Elements of toe-tapping dance were common, evidenced in the two ciacconas, Falconieri’s example, joyful, strongly rhythmic, and thoroughly engaging, makes one smile. Bertali’s is improvisatory, full of fancy and delight. Bell works himself up into a frenzy near its end, with very vigorous bowing. At one spot, it rather sounds like hoedown music!

Consortium’s all-Vivaldi concerts are legendary; while ‘Magic and Fire’ includes music by four other composers, the ever-popular Venetian Vivaldi, known as “the red priest” for his hair colour, is represented by two works. One, the cheery, energetic first movement of Trio Sonata in F major, RV 68, treats the violins as a duo, as they imitate each other, accompanied very simply by sparse, basic chords on the harpsichord. The piece sounds rather like an exercise in places.

The second is Vivaldi’s famous ‘La Folia’ (“madness”), his single-movement Trio Sonata in D minor, Opus 1, No. 12, written in 1705 for two violins and continuo. It is one of his most gripping works. Consortium has previously performed this piece, always a favourite, on several occasions, including with Jeremy Bell, who displays his total mastery of his instrument.  In the current video, Jeremy had already cast off the formality of his jacket, the better to tackle the technical demands of the preceding work on the concert, Tartini’s ‘Devil’s Trill’ Sonata, whose pyrotechnics caused the virtuoso’s shirttails to work themselves loose! At the close of our 2018-19 season our expanded string ensemble, led by Jeremy, performed two Folia-based concerti grossi, one by Geminiani and the other a reimagined, contemporary version by local violist-composer Patrick Horn, commissioned specially for Consortium’s 40th anniversary.

Vivaldi’s La Folia is the definite highlight of our Magic and Fire concert! The piece commences with the stately Sarabande-like eight-note Folia theme, which is both melodic and harmonic. Nineteen 16-bar variations in triple metre follow, composed over the repeated harmonic progression associated with the melody. But despite the rigidity of this framework, there is an enormous variety of figuration, rhythmic motives, bowing styles and special effects. La Folia, also called “Folies d’Espagne”, derives from an old Hispanic dance of increasingly wild abandon. In one variation near the end Jeremy takes the liberty of throwing in ricochet bowing, a much later technique, imitating the spirit of a castanet-accompanied Spanish dance. This is by no means a tame, boring performance!

The violinists sometimes answer each other, tossing figures back and forth, interweaving their parts, sometimes playing in parallel thirds, sometimes on offbeats. Katie Stevens, Assistant Concertmaster of the Thunder Bay Symphony Orchestra, is well matched with Jeremy, and responds sensitively and flexibly to his lead. The harpsichordist is playing off an 18th-century facsimile of the single cello line, but if one listens carefully to that part, one will hear the subtleties and adjustments to the mood and style set by Jeremy and projected by the violinists. The keyboard part becomes ornamented and strummed in the slower, gentler sections and more intense in the dynamic variations.  There is an amazing expressive range, with sudden changes of mood between sections, as brisk, animated passagework sometimes lead into calmer lyrical sections. Much idiomatic string writing is displayed throughout; even the cellist, whose part is not rigid, participates briefly in the virtuosity.

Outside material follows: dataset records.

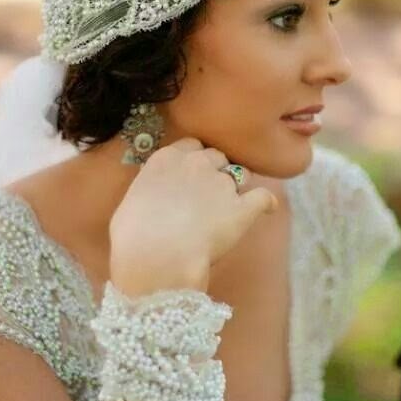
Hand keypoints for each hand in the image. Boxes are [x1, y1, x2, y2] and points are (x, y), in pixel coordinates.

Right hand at [109, 138, 278, 296]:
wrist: (156, 255)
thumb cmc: (133, 235)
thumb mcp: (132, 202)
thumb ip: (151, 191)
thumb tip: (158, 198)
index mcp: (167, 158)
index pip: (191, 146)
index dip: (194, 161)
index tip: (192, 176)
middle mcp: (197, 163)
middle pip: (217, 157)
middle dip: (216, 172)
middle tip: (209, 195)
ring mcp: (222, 184)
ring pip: (239, 176)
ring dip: (236, 188)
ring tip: (230, 208)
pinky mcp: (242, 208)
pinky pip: (263, 197)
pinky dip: (266, 203)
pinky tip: (268, 209)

Jeremy fairly dances throughout, complete with leaps and fancy footwork, a joy to watch! It is he who with his exuberance, spontaneity, creativity, energy, and passion drives not only this whole piece, but also the entire concert. The fiery ending is one of utter drama. The musicians received a well-deserved standing ovation, with uproarious applause! La Folia builds with frenetic excitement towards the end, even verging towards the feverish, as the performers go into high gear, carrying the audience with them. The music sizzles, and sparks fly, providing a truly rousing finale to a magnificent and memorable evening of Magic and Fire!